GE Global Research Senior Scientist Matt Webster invented the device when he was looking for a way to make a passive nutrition tracker for his wife, who told him activity trackers were not useful without this feature, according to a blog post in GE Reports.
After combing through U.S. Department of Agriculture nutritional information on 6,500 foods, Webster found that he could get a mostly accurate calorie count from the food's fat content, water content, and weight. He told GE Reports that a microwave can detect fat and water signatures because "water and fat interact with microwaves very differently".
“I wanted to boil it down to a simple recipe that determined calories from a small handful of data points,” Webster said. “Perhaps I could measure those data points with sensors and use them to calculate the calories in any food.”
So far Webster's experiments can only measure calories in a mixture of syrup, oil and water. These experiments took place Baylor University’s Department of Electrical and Computer Engineering. Now the team is working on building a microwave that can also identify calorie counts in a plate of food and then send the data to the user's smartphone.
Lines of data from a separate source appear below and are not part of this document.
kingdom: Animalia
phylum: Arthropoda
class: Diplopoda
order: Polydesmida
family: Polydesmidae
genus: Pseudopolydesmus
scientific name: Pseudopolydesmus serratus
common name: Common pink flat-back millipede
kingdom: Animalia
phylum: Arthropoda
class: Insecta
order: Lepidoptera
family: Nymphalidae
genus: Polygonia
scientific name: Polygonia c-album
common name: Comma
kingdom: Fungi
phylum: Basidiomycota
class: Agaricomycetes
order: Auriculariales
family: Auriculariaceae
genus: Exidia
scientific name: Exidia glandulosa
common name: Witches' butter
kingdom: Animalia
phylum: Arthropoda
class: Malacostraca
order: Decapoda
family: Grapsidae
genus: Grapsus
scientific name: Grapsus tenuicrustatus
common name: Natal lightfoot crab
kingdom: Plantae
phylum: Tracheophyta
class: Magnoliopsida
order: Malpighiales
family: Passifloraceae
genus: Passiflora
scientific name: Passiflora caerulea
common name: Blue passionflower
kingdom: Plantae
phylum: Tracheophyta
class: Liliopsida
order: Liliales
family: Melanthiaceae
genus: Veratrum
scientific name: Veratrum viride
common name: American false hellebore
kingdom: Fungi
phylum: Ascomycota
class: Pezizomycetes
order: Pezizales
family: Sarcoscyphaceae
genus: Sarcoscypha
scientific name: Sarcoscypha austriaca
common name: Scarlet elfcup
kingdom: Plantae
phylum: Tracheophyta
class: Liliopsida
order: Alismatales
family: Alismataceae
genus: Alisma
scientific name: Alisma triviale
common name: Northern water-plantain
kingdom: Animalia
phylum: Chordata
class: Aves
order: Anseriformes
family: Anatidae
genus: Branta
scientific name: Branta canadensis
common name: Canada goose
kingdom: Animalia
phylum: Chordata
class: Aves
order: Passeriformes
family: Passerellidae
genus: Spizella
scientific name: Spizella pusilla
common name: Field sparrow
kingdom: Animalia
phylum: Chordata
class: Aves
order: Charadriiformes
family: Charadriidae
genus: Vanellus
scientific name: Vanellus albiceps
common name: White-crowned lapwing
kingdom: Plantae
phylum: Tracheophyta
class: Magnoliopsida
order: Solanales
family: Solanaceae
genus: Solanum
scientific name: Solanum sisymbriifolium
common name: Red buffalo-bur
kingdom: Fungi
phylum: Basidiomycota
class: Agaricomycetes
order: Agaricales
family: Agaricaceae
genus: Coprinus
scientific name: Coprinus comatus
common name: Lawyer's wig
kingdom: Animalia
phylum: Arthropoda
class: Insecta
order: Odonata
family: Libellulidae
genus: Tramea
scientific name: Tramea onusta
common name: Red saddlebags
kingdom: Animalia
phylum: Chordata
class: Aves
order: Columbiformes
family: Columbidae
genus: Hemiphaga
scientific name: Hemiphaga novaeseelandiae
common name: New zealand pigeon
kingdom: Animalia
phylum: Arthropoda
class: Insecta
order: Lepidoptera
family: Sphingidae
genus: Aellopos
While consumers don't use a microwave for all of their food, it looks like GE is one step closer to passive nutrition tracking, a feature several companies have been working towards recently.
In June, new research came out that suggests a device worn on the wrist could some day track hydration, pulse, and even blood glucose non-invasively. Two papers published in Biomedical Optics Express, the journal of the Optical Society, explained that researchers used a technique called the speckle effect to learn about chemical reactions happening under a user's skin. Researchers using this technique shine a low-intensity laser on the skin and observe the pattern of reflection. If researchers want to specifically test for glucose consumption, they use a magnet to alter the polarization state of the light and make the speckle patterns more detectable.
Two other companies, Airo and Healbe, landed in hot water after announcing their passive nutrition tracking wearable devices. Airo, which started taking preorders for its device in October 2013, informed its early backers a month later that it would refund their money after reports came out that the device may not deliver on its promises. The company added that it would not put the device back up for sale until it was tested and validated further.
Though Healbe had a successful round of preorders on crowdfunding site Indiegogo, raising $1,081,445, well over its $100,000 goal, critics also questions its device's capabilities and according to a recent report from Pando Daily the company no longer claims its device can passively track calories.